Published:1 February 2025 DOI: 10.1007/s10616-024-00671-w PMID: 39628712
Jie Wang,?Xinjian Fang,?Yajun Xing,?Meiqing Ding,?Liangxue Zhu,?Mingyun Wang

Abstract

Lysine-specific histone demethylase 1A (KDM1A) has emerged as an attractive therapeutic target for treating various cancers, owing to its observed overexpression. However, its function in epithelial ovarian cancer (EOC) remains uncertain. The current study sought to investigate the function of KDM1A on malignant phenotypes of EOC cells as well as the underlying mechanism. Colony formation assay, cell counting kit-8, wound healing, Transwell assays, and TUNEL assays were performed to investigate the effects of KDM1A, Zinc finger protein 64 (ZFP64), and centromere protein L (CENPL) in vitro, while subcutaneous tumor formation models were established in nude mice to evaluate their roles in vivo.
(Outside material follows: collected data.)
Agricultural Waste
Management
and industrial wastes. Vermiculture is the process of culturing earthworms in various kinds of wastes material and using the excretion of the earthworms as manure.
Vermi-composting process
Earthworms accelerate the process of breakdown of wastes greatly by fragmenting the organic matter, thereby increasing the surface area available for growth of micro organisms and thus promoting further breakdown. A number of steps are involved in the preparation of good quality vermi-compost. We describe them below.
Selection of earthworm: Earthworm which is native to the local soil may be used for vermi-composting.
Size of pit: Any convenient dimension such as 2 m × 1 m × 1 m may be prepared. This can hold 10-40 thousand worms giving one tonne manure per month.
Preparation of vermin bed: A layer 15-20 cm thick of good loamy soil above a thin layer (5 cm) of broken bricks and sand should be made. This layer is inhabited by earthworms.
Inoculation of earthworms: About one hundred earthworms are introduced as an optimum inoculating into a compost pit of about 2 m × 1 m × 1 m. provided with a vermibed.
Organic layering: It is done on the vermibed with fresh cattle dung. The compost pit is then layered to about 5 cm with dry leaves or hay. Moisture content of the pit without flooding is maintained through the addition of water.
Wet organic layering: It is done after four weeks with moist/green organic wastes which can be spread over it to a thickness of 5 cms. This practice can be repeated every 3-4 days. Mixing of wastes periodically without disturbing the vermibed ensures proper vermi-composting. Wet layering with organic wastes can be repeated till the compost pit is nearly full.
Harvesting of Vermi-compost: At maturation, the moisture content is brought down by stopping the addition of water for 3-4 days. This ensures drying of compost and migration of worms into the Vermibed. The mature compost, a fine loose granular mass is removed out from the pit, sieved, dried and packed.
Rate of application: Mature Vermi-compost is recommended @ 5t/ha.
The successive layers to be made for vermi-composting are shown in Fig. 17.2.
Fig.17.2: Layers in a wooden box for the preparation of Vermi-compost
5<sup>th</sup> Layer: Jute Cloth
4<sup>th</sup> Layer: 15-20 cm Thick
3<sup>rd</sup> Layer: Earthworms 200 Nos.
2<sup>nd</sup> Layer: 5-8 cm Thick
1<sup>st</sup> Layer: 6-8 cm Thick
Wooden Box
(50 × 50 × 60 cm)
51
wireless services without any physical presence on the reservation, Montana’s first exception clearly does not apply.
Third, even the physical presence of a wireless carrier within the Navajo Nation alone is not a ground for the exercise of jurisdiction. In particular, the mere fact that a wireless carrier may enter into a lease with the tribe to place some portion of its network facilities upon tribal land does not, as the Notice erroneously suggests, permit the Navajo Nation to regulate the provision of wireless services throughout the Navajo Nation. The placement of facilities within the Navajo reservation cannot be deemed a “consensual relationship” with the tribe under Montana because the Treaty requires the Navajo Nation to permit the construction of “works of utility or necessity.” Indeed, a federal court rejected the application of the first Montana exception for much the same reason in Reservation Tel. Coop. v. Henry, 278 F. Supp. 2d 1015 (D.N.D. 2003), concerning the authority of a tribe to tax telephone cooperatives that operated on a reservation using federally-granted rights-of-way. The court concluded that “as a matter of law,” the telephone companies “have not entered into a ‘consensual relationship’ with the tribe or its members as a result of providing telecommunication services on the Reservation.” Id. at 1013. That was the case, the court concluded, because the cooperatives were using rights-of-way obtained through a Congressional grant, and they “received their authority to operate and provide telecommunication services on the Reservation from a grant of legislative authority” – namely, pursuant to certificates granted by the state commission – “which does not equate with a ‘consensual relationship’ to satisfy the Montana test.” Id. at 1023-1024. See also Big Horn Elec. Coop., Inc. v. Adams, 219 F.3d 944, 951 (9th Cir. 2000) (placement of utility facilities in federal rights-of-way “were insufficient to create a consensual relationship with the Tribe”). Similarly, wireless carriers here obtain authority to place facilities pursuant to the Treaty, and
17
KDM1A, ZFP64, and CENPL were overexpressed in EOC tissues and cells. Knockdown of KDM1A, ZFP64, or CENPL inhibited the biological behavior of EOC cells. In addition, chromatin immunoprecipitation showed that KDM1A stimulated ZFP64 expression by removing the H3K9me2 mark from its promoter. Restoration of ZFP64 promoted EOC cell malignant phenotype in the presence of KDM1A knockdown. ZFP64 activated CENPL transcription. Reactivation of CENPL promoted the growth of EOC cells in vivo inhibited by knockdown of ZFP64. Collectively, KDM1A promoted EOC cell proliferation, migration, and invasion, and reduced apoptosis by activating the ZFP64/CENPL axis, which triggered EOC progression.

Supplementary information: The online version contains supplementary material available at 10.1007/s10616-024-00671-w.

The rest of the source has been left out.